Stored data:
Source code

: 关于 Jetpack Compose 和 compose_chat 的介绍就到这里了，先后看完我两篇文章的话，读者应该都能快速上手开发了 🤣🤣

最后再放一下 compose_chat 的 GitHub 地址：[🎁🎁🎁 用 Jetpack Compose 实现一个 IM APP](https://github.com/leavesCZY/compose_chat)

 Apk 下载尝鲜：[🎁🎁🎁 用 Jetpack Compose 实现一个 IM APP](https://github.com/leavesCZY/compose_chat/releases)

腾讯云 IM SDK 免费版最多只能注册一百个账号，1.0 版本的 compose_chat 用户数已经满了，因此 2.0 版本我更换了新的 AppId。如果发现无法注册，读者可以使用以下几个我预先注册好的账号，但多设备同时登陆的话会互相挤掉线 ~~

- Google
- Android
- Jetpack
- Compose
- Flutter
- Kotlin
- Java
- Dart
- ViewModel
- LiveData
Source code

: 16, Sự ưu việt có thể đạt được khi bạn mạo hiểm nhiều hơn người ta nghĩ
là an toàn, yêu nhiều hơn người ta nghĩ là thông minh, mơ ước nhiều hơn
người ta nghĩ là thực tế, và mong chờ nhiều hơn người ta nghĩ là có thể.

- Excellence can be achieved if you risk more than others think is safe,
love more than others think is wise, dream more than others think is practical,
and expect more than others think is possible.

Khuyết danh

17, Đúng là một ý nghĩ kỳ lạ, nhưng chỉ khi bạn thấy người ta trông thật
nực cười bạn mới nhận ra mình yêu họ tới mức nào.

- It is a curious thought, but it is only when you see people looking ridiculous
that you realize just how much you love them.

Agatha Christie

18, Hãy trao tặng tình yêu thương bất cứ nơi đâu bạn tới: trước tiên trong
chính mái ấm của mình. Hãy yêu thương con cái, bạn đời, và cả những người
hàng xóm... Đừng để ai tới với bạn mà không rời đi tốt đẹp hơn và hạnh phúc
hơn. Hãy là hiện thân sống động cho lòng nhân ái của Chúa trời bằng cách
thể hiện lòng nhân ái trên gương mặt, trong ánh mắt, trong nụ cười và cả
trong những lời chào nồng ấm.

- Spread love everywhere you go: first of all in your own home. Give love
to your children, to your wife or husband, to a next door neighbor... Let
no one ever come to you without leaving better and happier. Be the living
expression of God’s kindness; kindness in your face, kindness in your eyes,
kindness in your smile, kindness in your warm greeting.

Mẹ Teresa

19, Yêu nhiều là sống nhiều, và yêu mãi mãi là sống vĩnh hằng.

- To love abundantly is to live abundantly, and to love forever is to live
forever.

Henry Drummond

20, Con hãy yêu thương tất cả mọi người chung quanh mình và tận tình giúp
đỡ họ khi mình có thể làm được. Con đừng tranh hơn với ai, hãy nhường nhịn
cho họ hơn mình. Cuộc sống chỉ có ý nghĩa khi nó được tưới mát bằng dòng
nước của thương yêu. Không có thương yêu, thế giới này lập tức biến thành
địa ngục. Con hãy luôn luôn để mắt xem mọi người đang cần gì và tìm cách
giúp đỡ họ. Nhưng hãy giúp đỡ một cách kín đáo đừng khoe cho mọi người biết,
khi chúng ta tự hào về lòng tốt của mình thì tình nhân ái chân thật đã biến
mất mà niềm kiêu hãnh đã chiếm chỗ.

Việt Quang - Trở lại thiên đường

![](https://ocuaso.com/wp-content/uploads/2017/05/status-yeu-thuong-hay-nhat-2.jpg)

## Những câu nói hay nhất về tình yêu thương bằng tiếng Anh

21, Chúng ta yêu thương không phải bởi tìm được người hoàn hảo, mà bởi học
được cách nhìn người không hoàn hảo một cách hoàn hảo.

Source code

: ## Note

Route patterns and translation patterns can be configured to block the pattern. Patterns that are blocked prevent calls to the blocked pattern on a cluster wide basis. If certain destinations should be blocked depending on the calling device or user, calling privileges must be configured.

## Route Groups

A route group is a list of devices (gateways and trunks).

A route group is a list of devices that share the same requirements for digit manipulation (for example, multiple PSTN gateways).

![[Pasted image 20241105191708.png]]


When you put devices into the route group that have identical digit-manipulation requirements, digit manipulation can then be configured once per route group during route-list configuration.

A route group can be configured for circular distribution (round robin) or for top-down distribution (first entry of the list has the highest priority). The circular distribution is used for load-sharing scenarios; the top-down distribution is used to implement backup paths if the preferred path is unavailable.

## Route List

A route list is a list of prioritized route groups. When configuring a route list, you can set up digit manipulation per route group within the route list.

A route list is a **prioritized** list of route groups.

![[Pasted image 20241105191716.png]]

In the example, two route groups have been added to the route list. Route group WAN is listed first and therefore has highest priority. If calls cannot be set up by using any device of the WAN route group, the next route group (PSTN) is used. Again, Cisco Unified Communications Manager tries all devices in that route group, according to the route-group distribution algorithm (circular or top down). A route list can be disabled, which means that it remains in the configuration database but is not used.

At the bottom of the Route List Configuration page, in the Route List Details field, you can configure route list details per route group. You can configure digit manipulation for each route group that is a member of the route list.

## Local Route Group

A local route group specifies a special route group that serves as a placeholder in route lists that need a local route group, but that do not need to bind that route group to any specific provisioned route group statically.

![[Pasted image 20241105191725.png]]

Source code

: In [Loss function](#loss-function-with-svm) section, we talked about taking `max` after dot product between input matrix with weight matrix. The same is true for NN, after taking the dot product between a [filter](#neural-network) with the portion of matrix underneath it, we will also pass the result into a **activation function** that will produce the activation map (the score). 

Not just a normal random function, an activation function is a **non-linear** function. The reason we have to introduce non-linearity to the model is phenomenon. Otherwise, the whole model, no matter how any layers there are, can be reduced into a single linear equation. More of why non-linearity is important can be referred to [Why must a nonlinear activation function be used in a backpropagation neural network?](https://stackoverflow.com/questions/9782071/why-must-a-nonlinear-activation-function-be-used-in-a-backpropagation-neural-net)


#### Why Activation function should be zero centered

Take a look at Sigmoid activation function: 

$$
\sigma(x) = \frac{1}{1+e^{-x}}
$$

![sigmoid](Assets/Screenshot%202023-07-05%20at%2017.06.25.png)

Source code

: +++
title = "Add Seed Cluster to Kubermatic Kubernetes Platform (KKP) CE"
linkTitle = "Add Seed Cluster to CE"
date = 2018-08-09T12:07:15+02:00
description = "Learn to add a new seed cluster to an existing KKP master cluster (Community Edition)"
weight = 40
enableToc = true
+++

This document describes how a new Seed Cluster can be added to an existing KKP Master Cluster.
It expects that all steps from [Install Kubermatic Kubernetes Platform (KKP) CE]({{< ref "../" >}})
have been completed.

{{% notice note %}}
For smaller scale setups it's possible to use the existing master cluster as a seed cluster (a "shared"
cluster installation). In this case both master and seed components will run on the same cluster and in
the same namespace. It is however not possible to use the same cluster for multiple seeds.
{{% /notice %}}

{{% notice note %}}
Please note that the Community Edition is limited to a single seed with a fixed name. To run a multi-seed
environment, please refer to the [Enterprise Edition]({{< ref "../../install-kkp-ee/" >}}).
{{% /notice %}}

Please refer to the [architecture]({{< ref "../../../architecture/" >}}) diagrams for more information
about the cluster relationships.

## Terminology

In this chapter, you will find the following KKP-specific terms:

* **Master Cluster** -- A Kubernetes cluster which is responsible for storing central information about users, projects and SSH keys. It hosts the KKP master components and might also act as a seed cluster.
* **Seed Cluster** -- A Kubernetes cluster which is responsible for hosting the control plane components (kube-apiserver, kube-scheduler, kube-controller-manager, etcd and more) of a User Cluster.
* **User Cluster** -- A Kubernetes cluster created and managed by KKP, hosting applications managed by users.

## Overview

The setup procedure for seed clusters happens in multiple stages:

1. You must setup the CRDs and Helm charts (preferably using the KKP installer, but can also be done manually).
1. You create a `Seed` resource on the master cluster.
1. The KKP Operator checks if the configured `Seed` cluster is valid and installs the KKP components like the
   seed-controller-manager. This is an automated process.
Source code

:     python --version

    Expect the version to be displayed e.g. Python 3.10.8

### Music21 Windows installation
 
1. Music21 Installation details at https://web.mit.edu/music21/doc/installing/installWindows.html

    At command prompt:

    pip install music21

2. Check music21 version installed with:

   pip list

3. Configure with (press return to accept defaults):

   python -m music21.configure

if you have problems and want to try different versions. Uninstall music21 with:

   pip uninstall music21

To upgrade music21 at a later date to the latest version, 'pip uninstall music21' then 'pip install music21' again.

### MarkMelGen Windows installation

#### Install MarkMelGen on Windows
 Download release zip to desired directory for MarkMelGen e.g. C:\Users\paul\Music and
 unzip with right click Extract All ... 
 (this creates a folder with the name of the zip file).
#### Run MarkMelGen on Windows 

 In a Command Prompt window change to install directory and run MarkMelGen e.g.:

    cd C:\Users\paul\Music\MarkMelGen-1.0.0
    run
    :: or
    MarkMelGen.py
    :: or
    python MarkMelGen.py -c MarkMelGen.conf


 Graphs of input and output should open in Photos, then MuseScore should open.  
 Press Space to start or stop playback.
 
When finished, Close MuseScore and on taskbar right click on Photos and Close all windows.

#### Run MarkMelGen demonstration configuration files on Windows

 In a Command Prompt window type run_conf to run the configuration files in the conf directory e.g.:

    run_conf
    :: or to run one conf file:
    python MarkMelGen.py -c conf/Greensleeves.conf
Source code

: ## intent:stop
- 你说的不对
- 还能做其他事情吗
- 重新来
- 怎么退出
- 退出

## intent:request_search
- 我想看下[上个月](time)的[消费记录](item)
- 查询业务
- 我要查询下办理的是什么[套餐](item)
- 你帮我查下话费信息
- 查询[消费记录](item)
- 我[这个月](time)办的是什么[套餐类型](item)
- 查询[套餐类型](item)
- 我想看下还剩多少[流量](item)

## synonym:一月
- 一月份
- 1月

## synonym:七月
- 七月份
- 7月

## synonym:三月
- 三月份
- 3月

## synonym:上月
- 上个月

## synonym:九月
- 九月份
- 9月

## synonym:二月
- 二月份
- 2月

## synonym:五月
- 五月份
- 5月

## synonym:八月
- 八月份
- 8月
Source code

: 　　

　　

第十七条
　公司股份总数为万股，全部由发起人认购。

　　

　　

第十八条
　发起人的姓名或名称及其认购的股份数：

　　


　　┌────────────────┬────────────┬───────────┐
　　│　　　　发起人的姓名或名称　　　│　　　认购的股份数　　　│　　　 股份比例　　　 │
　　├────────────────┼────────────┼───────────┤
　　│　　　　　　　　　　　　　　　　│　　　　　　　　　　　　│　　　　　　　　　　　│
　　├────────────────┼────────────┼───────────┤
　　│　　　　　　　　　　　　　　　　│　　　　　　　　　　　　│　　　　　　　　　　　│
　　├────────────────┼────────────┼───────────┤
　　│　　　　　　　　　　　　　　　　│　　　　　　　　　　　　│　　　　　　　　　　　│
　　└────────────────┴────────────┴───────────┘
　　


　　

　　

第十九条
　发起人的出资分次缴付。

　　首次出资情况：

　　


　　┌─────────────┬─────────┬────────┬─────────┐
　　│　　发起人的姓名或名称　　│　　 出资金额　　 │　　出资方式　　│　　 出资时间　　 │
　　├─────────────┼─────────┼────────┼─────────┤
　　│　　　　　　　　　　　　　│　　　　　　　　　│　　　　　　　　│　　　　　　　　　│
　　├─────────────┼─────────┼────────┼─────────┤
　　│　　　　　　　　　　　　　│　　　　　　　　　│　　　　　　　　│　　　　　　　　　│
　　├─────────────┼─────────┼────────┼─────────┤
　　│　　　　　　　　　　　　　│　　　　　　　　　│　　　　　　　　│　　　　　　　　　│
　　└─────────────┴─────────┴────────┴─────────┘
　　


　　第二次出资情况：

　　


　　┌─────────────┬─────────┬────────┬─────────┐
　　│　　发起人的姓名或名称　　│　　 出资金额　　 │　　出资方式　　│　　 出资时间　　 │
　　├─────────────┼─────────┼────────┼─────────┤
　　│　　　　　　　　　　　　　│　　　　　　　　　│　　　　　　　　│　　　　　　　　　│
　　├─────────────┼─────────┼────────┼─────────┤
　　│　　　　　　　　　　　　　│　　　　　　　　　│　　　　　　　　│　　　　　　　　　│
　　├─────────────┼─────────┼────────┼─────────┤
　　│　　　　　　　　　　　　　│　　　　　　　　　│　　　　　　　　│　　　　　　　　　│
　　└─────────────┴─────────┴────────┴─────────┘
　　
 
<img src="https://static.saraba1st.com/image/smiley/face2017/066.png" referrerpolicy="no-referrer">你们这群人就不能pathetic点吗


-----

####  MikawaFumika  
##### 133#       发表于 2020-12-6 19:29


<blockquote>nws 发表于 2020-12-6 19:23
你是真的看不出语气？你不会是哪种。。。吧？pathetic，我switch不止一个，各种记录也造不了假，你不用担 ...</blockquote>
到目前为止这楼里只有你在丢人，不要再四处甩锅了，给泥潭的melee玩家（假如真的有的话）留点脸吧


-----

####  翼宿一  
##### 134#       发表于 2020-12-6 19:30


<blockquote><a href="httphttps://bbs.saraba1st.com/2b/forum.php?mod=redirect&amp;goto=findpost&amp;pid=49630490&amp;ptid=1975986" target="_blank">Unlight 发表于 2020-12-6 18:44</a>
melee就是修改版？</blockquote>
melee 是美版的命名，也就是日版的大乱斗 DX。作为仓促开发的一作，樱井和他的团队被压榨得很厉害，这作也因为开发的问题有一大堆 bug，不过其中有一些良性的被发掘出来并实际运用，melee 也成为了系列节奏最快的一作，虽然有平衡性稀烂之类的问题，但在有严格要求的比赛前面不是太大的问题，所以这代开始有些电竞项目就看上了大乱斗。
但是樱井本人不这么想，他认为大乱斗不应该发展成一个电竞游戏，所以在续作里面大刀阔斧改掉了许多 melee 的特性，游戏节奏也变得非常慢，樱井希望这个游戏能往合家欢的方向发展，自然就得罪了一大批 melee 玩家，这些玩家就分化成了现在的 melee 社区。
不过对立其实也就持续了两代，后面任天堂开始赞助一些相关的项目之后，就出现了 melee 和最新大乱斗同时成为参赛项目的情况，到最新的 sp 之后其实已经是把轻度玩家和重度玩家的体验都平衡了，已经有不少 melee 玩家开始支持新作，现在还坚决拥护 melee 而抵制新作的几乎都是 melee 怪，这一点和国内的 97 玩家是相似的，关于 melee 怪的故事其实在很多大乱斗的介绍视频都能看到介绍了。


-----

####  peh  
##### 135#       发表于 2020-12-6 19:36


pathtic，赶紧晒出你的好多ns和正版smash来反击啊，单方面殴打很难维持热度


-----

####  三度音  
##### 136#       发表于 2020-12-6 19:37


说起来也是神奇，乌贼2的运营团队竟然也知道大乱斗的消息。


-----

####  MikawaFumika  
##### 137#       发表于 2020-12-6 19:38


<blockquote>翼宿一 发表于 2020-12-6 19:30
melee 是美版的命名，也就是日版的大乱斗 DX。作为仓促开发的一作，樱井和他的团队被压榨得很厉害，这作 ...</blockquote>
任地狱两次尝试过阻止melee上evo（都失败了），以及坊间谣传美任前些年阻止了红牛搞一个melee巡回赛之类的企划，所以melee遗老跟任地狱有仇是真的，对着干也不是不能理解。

Your assignment:
Repeat the data from the line with "- To love abundantly" through the line with "Henry Drummond", both included.

Exercise result:
- To love abundantly is to live abundantly, and to love forever is to live
forever.

Henry Drummond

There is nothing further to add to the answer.